TASK DESCRIPTION:
Retype all of the data without changing a single word.

SOURCE INFORMATION:
= = = =

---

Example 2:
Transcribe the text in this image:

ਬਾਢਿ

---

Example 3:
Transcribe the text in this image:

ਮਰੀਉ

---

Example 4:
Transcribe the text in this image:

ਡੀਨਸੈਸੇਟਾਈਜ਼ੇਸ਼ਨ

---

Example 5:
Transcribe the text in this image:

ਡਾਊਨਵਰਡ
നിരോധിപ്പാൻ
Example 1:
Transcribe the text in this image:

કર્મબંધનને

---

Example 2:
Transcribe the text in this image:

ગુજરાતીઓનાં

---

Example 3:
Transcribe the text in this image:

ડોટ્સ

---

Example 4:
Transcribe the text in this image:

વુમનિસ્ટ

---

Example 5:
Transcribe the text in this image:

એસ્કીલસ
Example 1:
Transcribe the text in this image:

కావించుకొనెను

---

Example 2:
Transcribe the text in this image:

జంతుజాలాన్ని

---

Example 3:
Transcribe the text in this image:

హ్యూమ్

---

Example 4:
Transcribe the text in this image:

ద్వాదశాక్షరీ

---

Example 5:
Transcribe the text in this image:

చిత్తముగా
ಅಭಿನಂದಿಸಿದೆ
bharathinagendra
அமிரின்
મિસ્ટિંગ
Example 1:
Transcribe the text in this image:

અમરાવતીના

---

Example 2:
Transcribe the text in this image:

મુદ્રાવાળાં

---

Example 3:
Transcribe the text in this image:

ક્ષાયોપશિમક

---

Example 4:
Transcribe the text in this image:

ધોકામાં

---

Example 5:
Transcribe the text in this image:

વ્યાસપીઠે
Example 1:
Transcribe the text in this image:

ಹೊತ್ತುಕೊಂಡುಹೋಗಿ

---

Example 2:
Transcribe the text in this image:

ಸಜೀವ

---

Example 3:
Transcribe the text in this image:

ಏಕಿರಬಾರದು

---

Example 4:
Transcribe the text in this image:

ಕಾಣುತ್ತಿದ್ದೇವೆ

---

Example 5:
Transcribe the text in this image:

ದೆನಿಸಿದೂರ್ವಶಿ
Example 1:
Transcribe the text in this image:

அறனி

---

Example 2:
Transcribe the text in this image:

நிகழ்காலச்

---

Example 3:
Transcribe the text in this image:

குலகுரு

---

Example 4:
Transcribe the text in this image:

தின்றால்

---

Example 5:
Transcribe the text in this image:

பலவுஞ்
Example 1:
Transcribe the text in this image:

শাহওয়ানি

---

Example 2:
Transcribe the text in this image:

= = = =

ANSWER SPACE:
---

Example 2:
Transcribe the text in this image:

ਬਾਢਿ

---

Example 3:
Transcribe the text in this image:

ਮਰੀਉ

---

Example 4:
Transcribe the text in this image:

ਡੀਨਸੈਸੇਟਾਈਜ਼ੇਸ਼ਨ

---

Example 5:
Transcribe the text in this image:

ਡਾਊਨਵਰਡ
നിരോധിപ്പാൻ
Example 1:
Transcribe the text in this image:

કર્મબંધનને

---

Example 2:
Transcribe the text in this image:

ગુજરાતીઓનાં

---

Example 3:
Transcribe the text in this image:

ડોટ્સ

---

Example 4:
Transcribe the text in this image:

વુમનિસ્ટ

---

Example 5:
Transcribe the text in this image:

એસ્કીલસ
Example 1:
Transcribe the text in this image:

కావించుకొనెను

---

Example 2:
Transcribe the text in this image:

జంతుజాలాన్ని

---

Example 3:
Transcribe the text in this image:

హ్యూమ్

---

Example 4:
Transcribe the text in this image:

ద్వాదశాక్షరీ

---

Example 5:
Transcribe the text in this image:

చిత్తముగా
ಅಭಿನಂದಿಸಿದೆ
bharathinagendra
அமிரின்
મિસ્ટિંગ
Example 1:
Transcribe the text in this image:

અમરાવતીના

---

Example 2:
Transcribe the text in this image:

મુદ્રાવાળાં

---

Example 3:
Transcribe the text in this image:

ક્ષાયોપશિમક

---

Example 4:
Transcribe the text in this image:

ધોકામાં

---

Example 5:
Transcribe the text in this image:

વ્યાસપીઠે
Example 1:
Transcribe the text in this image:

ಹೊತ್ತುಕೊಂಡುಹೋಗಿ

---

Example 2:
Transcribe the text in this image:

ಸಜೀವ

---

Example 3:
Transcribe the text in this image:

ಏಕಿರಬಾರದು

---

Example 4:
Transcribe the text in this image:

ಕಾಣುತ್ತಿದ್ದೇವೆ

---

Example 5:
Transcribe the text in this image:

ದೆನಿಸಿದೂರ್ವಶಿ
Example 1:
Transcribe the text in this image:

அறனி

---

Example 2:
Transcribe the text in this image:

நிகழ்காலச்

---

Example 3:
Transcribe the text in this image:

குலகுரு

---

Example 4:
Transcribe the text in this image:

தின்றால்

---

Example 5:
Transcribe the text in this image:

பலவுஞ்
Example 1:
Transcribe the text in this image:

শাহওয়ানি

---

Example 2:
Transcribe the text in this image:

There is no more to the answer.